Good luck in your search for a new dog, and welcome to the forum.


----------



## Merlins mom (Jun 20, 2007)

There is another member here looking to find a home for a younger pup.....here's the thread.... http://www.goldenretrieverforum.com/showthread.php?t=30531

They are also in TN! Not sure if this pup is the right age though. Last I checked this pup was still available.


----------



## Gold Elyse (Jan 6, 2008)

I am very sorry for your lost. There are breeders on this forum that may be able to help you. Welcome and good luck searching for a new pup!


----------



## ID_Hannah (Jun 8, 2006)

Hi & Welcome to the forum. I'm sorry to hear about the loss of your golden. 

Here's a rescue right in Knoxville. It looks like they have a lot of goldens available right now. 

http://www.tvgrr.com/

You could also do a search on petfinder for your zip code area. I did a quick Knoxville search on Petfinder... 

Look at this adorable little guy available over in Oak Ridge.  
http://www.petfinder.com/petnote/displaypet.cgi?petid=10297104

Good luck in your search, I hope you let us know how it goes!


----------



## Jackson'sMom (Oct 13, 2007)

Great idea! I had forgotten about the pup in southern Kentucky, just across the TN border.


----------



## sharlin (Feb 26, 2007)

Here's a link to a little golden boy that was posted on RescueCentral

http://www.rescuecentral.info/phpBB2/viewtopic.php?t=419

*ON way to work-no rescues have been contacted yet. 

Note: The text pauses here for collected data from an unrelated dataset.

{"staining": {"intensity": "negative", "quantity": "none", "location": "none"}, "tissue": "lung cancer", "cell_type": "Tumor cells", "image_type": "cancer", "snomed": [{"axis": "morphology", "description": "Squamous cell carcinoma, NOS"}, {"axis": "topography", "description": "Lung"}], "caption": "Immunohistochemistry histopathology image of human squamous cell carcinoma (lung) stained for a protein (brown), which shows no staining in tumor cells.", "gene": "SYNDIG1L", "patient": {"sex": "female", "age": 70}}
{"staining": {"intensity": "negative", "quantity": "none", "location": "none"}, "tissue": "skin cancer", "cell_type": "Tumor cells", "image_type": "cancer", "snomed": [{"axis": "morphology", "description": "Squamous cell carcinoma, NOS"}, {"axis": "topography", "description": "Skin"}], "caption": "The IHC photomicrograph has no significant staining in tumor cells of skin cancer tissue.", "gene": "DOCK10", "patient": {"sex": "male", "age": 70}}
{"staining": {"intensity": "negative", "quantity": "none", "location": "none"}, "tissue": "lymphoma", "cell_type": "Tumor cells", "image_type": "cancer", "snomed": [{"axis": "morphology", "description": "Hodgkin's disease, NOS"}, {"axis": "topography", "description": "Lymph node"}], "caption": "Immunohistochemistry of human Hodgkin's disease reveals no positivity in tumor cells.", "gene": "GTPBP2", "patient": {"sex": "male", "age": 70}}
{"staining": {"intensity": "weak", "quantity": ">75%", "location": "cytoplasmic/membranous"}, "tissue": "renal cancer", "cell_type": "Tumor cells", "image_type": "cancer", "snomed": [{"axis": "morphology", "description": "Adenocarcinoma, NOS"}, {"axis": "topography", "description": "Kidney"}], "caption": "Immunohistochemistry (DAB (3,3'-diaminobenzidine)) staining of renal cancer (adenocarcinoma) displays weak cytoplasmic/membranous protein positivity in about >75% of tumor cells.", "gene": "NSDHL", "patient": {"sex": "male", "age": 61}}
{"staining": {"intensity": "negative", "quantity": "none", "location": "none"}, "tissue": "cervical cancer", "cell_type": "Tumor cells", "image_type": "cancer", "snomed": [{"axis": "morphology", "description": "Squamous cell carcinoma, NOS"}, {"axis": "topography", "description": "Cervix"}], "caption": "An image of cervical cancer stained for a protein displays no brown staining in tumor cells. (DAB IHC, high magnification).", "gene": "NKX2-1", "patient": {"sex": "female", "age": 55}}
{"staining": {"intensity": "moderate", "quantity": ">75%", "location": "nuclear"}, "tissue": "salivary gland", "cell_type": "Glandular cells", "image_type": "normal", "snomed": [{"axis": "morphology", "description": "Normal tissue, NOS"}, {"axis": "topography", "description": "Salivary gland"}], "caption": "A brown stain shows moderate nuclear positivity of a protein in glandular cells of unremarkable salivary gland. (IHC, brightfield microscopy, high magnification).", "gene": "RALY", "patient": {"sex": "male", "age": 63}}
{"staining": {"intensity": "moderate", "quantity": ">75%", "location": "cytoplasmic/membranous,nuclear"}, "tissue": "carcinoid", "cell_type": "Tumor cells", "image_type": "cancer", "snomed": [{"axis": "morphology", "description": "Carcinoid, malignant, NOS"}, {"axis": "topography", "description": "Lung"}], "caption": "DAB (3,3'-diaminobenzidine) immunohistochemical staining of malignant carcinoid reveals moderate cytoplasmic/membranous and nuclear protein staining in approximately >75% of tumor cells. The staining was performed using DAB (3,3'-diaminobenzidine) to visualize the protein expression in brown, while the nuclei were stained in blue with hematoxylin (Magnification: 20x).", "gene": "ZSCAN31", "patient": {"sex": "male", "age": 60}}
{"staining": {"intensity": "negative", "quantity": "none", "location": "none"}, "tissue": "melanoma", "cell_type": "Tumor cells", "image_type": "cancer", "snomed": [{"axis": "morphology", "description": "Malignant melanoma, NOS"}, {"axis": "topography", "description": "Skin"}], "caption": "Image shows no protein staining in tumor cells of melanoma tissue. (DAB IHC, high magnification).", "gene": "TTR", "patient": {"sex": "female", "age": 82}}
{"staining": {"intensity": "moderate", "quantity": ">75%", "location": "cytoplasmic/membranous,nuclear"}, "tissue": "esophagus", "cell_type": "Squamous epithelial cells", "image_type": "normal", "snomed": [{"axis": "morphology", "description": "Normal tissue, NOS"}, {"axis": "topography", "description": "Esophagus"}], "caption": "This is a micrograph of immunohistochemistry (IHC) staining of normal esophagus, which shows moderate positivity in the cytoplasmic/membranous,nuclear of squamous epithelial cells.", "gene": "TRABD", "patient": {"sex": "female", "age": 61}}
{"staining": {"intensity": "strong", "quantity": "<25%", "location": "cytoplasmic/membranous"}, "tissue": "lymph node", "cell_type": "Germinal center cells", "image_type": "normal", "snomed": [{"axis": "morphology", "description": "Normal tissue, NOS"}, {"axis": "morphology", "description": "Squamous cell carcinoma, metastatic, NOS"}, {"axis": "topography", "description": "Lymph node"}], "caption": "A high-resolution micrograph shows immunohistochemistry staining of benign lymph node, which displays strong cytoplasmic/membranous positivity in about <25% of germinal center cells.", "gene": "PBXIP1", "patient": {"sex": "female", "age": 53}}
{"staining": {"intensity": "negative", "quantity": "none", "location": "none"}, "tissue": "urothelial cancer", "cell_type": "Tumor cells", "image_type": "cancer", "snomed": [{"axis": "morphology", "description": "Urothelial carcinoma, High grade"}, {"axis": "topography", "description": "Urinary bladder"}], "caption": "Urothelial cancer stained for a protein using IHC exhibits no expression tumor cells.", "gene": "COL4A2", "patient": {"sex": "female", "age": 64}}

This is a Golden Retriever at about 6 months old. He is very playful as you can tell from the photo. He rolls over trying to show off. 

No Name 
Animal: Dog 
Breed: Golden Retriever 
Sex: Male 
Age: Young 
Size: Medium 
ID: 08-020084 
From: Robertson County Animal Control More About Me 
My Contact InfoRobertson County Animal Control *Springfield, TN 
*Phone: 615-384-5611 *[email protected]?subject=Petfinder.com Pet Inquiry: PFId#10357412 Id#08-020084 
Attached Images


----------



## BeauShel (May 20, 2007)

Welcome and I am so sorry for your loss of your beloved dog. It is nice that you are looking for another pup and I agree the rescues have some great ones. The right one is out there for you. Good luck and when you feel like it, please share some pictures and stories of your pup that passed on.


----------



## GoldenJoyx'stwo (Feb 25, 2007)

I'm so sorry for your loss. There are many wonderful Goldens out there waiting for you...


----------



## Maggies mom (Jan 6, 2006)

Sorry for you loss...You can check the rescues by your home or go on pet finder and look...there are plenty of them needing homes.


----------